There was a faint whiff of bad faith to all this - a determination to have your beefcake and eat it - but the film was enjoyable enough to make you forget that doubt, as well as a few others. Early in the film Appio had leaned on the scales, editing some perfectly game attempts at a definition of "man of the Nineties" into a slightly confected inarticulacy. When a director has to cut halfway through a man's sentence in order to suggest that he can't finish it, you wonder a little. I was also mildly curious about her big stroke of good fortune - the film would have been much less satisfactory in narrative terms if the indefatigable Simon, repeatedly passed over by regional juries, had not been allowed through to the final on a photographic entry. Had the organisers, Eric and Julia Morley, decided to help her out?

It doesn't greatly matter if they had because Simon, blond and determined, actually went on to win the title. One of the judges explained afterwards that it was his personality that had given him an edge, which was a little startling, as his personality seemed to consist of a faded bumper sticker: "I'm an electrician so I'm gonna cause a few sparks tonight," he said cheerfully, whenever a microphone came near his gleaming teeth.

At first his ambitions had looked poignantly out of touch with reality: "I'd like a career in television, or something like 'at," he muttered when questioned by one judging panel. Look out, Jeremy Paxman, you thought. The sense of futile dreams was further emphasised by his refusal to lie down after a defeat. "I'm not a bitter person," he said after failing to make it through as Mr Derby, "but at the end of the day one of the judges, his sister's goin' out with the winner, yeah?" All such thoughts were forgotten in victory, a vindication of his persistence and a confirmation that castles in the air are sometimes given planning permission. Appio's film had time for other themes too (in particular the general male embarrassment at the very idea of judging other men's looks) but Simon's lesson was the one that stayed with you - if you want your vanity to take you places, then make sure it has not the smallest fissure of self-doubt.

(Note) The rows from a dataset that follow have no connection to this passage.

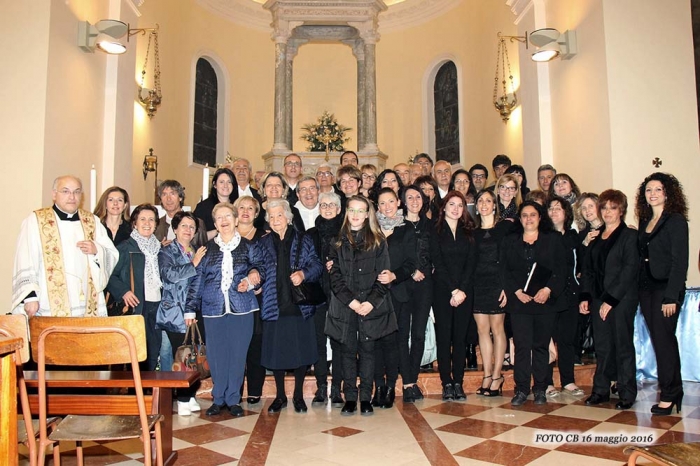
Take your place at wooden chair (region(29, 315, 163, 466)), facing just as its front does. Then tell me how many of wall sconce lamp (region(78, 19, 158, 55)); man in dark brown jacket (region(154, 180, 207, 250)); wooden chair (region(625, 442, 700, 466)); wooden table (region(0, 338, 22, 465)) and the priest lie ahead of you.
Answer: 3

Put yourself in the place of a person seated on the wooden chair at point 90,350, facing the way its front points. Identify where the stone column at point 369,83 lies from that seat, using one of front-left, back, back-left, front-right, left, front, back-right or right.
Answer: front-right

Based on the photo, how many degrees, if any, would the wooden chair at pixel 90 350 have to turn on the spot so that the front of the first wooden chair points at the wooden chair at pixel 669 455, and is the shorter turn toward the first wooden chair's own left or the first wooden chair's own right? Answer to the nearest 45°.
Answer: approximately 135° to the first wooden chair's own right

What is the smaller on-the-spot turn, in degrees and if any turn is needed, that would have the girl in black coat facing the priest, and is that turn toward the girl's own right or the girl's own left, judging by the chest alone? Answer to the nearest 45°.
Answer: approximately 90° to the girl's own right

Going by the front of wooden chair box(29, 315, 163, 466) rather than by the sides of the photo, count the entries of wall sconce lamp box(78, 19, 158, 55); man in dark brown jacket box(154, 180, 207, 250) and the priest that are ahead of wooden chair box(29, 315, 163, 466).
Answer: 3

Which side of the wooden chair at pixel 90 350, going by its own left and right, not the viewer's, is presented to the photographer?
back

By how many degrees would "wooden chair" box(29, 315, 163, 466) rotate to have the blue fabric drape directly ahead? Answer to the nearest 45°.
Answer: approximately 90° to its right

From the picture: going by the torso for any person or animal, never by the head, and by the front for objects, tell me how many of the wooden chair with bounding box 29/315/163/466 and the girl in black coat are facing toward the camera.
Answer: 1

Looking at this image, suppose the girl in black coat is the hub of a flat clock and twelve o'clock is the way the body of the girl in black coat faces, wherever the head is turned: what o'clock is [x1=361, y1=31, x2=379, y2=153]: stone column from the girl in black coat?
The stone column is roughly at 6 o'clock from the girl in black coat.

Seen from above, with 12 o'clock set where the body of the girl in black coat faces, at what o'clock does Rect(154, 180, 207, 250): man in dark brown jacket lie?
The man in dark brown jacket is roughly at 4 o'clock from the girl in black coat.

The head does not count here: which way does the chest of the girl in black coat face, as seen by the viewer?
toward the camera

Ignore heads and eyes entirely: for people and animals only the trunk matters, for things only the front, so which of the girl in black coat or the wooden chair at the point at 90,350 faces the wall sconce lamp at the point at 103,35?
the wooden chair

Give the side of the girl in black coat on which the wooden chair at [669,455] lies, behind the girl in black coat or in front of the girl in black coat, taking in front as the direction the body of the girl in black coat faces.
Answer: in front

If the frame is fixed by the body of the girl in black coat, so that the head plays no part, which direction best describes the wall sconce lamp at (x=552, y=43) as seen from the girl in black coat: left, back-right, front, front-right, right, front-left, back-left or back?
back-left

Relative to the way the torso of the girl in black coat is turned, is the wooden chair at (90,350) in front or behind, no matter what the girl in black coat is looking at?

In the last edition of Travelogue (C4), Pete McCarthy went to Laos, a nation which enjoys the dubious distinction of being "the most heavily bombed country in the history of warfare". He fell ill with bronchitis during filming - the sort of adversity which is generally useful in travel films, being more interesting than the standard tourist sights. In this case it was vital, as there were no tourist sights (barring the odd labelled bomb hole and the unusual dubbing technique in the local cinema - three actors standing at the back and doing all the parts in different voices). To make up for this, McCarthy applied a little affectionate sarcasm to a nation of enviable placidity, talking of "the ruthless marketing techniques" (a man on a street corner with a megaphone) and the "clamour of the rush hour" (two men and a cycle rickshaw) and enjoying the sight of downtown Vientiane - a sea of palm-trees uninterrupted by high-rise brothel or firetrap nightclub. It may not last very long - across the Mekong lies Thailand, an Asian tiger waiting to swallow the culture in one big bite.